Now, prlotting effect of University Rating by GRE scores.
visreg(mod3, "University.Rating", by ='GRE.Score', scale="response")
Regardless of of GRE score of the applicant, more higher university ratings increase significantly probability of admissions. it is a strong positive correlation.
Now, plotting effect of having researh experience by university rating.
visreg(mod3, "Research", by ='University.Rating', scale="response")
Thus, to conclude, having a research experience correlates with probability of admissions to graduate schools but ONLY when another factor as University Rating is at play.
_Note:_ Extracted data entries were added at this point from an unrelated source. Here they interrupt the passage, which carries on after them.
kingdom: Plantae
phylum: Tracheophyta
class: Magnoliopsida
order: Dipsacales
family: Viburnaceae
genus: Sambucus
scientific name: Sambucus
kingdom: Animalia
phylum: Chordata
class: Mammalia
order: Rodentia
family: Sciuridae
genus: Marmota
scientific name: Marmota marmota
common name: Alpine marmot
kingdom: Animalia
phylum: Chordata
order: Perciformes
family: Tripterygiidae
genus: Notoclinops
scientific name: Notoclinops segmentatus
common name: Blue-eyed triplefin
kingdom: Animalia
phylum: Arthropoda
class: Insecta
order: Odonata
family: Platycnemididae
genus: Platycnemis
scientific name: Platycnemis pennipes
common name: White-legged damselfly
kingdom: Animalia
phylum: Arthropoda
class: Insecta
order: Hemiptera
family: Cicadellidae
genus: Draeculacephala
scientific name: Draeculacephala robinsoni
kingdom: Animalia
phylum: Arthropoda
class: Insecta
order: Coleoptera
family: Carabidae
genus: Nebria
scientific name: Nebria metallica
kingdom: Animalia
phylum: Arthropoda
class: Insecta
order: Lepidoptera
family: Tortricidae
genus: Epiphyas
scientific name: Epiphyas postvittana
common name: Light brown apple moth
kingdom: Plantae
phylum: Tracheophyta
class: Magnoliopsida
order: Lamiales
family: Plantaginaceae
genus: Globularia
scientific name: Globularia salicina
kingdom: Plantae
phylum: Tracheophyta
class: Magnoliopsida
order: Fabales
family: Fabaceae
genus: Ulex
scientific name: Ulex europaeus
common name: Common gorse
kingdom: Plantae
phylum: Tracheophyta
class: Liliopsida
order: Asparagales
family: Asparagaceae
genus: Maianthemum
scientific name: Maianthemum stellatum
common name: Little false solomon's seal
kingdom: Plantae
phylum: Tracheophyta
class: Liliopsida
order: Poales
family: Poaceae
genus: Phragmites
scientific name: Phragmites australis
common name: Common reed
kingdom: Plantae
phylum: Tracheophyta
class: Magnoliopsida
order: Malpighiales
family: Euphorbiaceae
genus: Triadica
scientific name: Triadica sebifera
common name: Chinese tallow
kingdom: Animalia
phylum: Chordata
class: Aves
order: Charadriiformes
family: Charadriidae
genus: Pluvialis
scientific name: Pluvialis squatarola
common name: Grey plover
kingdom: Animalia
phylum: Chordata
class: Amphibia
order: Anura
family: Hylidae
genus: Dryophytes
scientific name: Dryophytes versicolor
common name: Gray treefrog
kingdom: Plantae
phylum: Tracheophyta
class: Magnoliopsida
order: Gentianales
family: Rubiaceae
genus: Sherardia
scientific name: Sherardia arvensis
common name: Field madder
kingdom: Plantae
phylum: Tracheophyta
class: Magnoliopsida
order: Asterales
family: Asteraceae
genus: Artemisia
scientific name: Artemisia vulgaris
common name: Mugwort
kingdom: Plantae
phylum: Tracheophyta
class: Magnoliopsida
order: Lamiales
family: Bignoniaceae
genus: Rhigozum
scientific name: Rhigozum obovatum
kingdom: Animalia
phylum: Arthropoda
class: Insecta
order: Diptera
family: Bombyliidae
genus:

Having research experience slightly increases chances of admissions when University Rating of an applicant record is 3 and up. Having research experience does not have any impact on chances of admission if the university rating is 0-2. Moreover, when the university rating is 4 and up, the research experience is significantly increases the probability of admissions.